Basing his lecture on the relationship between sex and ethics, Blood defined ethics as being a concern for other people.
“The difference between an ethical person and a non-ethical person is that an ethical person thinks beyond himself and does not carry on in a completely egotistical way,” Blood said.
He went on to list three minimum limits of intimacy, starting with what he called the most “basic limits” and continuing to more sophisticated ones.
Blood said the first and most basic limit is the desirability of practicing contraception. “Premarital intercourse without contraceptives is the maximum result of unethical behavior,” he said.
“The more we emphasize this dividing line, the more we tend to stay married,” Blood said.
“Sexual intercourse is the symbol of the whole marriage and we prostitute it when we remove it from marriage,” he continued.
Blood often quoted from the Kinsey Report to substantiate his claims. From it he noted that premarital intercourse and premarital pregnancies are increasing. Statistics from the report indicate that 22 percent of all negro brides are pregnant at the time of their weddings.
Answering a question on this topic, Blood admitted the standards he advocates are inconsistent with today’s standards; but he said, “It seems to me there is no logical reason for suggestion that the highest ideal should be the lowest common denominator.”

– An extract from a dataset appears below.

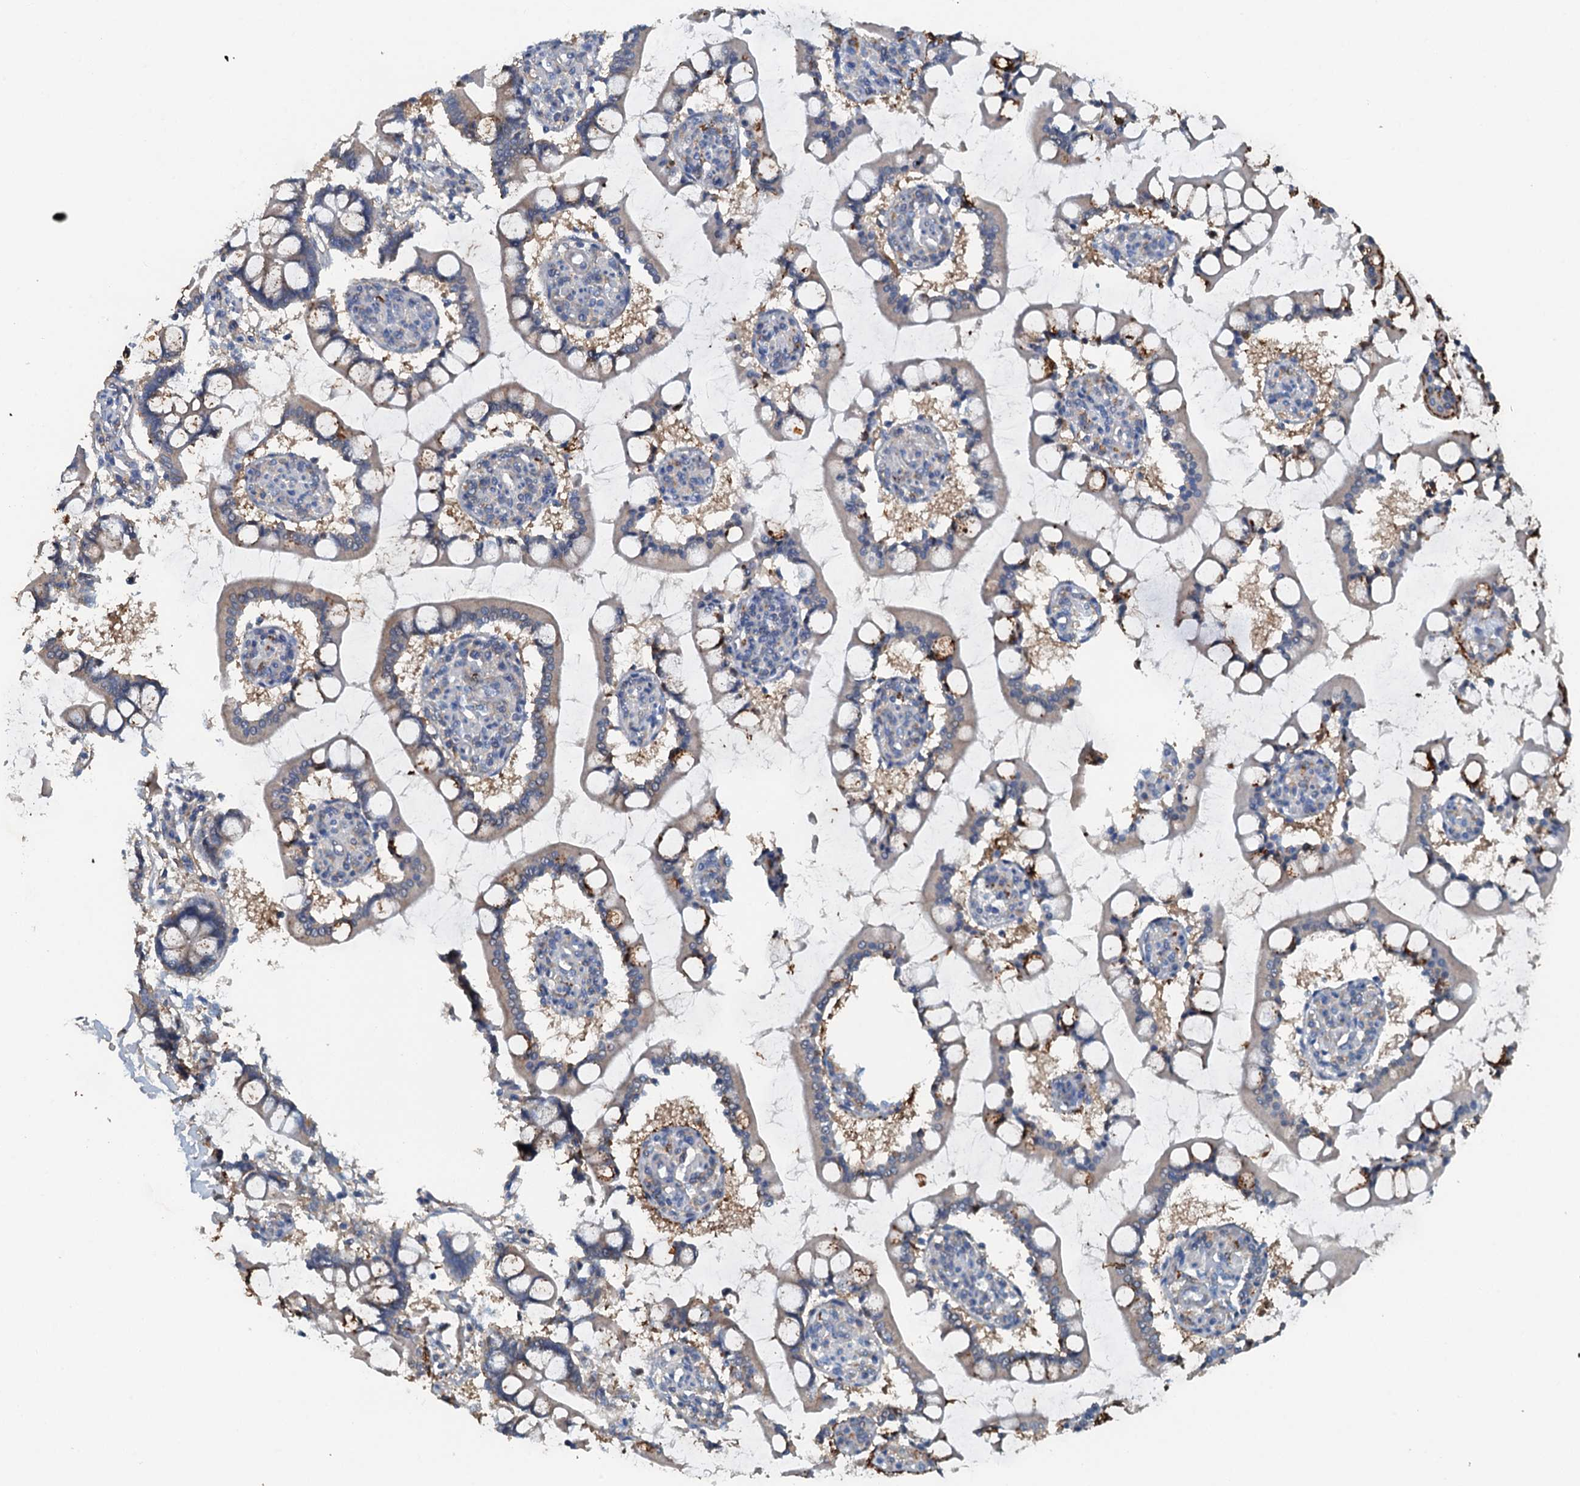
{"staining": {"intensity": "moderate", "quantity": "25%-75%", "location": "cytoplasmic/membranous"}, "tissue": "small intestine", "cell_type": "Glandular cells", "image_type": "normal", "snomed": [{"axis": "morphology", "description": "Normal tissue, NOS"}, {"axis": "topography", "description": "Small intestine"}], "caption": "Glandular cells reveal medium levels of moderate cytoplasmic/membranous staining in about 25%-75% of cells in benign small intestine.", "gene": "THAP10", "patient": {"sex": "male", "age": 52}}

In answer to another question, Blood attacked the idea that engaged couples should spend a weekend together to assure their compatibility.
Noting that contraceptives are not 100 percent effective even under the best conditions, and quoting the figures of the Kinsey Report, which indicate that 20 percent of all girls who ever engage in premarital intercourse become pregnant, Blood made his second recommendation: no intimacy without love.

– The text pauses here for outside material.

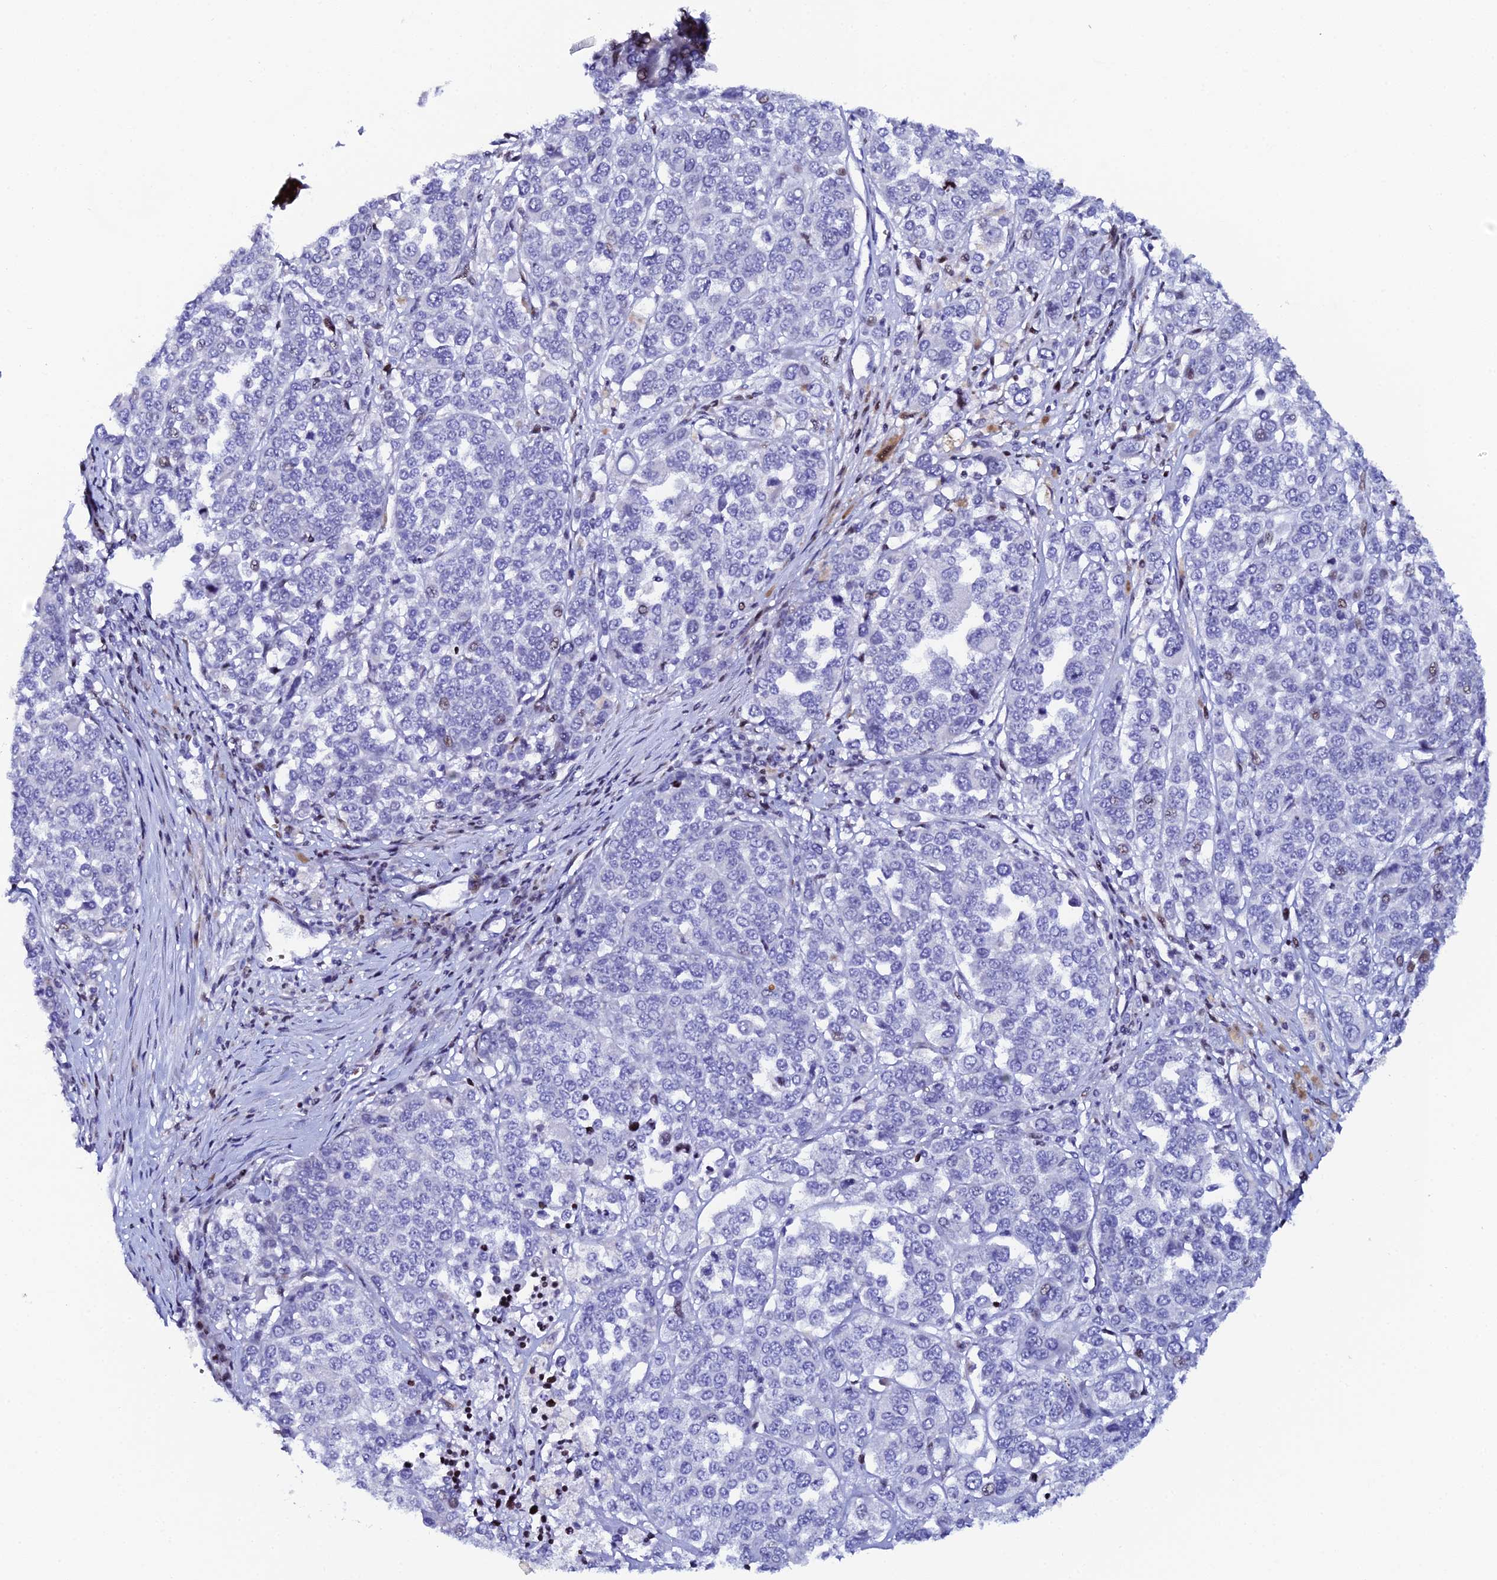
{"staining": {"intensity": "moderate", "quantity": "<25%", "location": "nuclear"}, "tissue": "melanoma", "cell_type": "Tumor cells", "image_type": "cancer", "snomed": [{"axis": "morphology", "description": "Malignant melanoma, Metastatic site"}, {"axis": "topography", "description": "Lymph node"}], "caption": "Immunohistochemical staining of melanoma exhibits moderate nuclear protein staining in about <25% of tumor cells. Immunohistochemistry stains the protein of interest in brown and the nuclei are stained blue.", "gene": "MYNN", "patient": {"sex": "male", "age": 44}}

Blood said intimacy motivated by purely sexual impulses is unethical behavior. He suggested this second limit rules out sexual relations with prostitutes, pick-ups and, usually, with people of a lower class than oneself.
His third limit is premarital chastity.
Blood suggested that there is a “bonus” for people who wait until marriage for intercourse. He compared marriage with the “Right of Passage” ceremonies, which primitive people perform to formally allow a child into adulthood. Noting that chastity before marriage sets up a definite dividing line between married and non-married people, Blood said this dividing line, when emphasized, promotes better marriages.
“The problem of sexual compatibility is not a problem that can be settled in a weekend,” Blood said. He said compatibility is affected by total circumstances and must be built up over a period of time. “The problem of sexual compatibility lies in responsiveness, concern and love,” Blood said.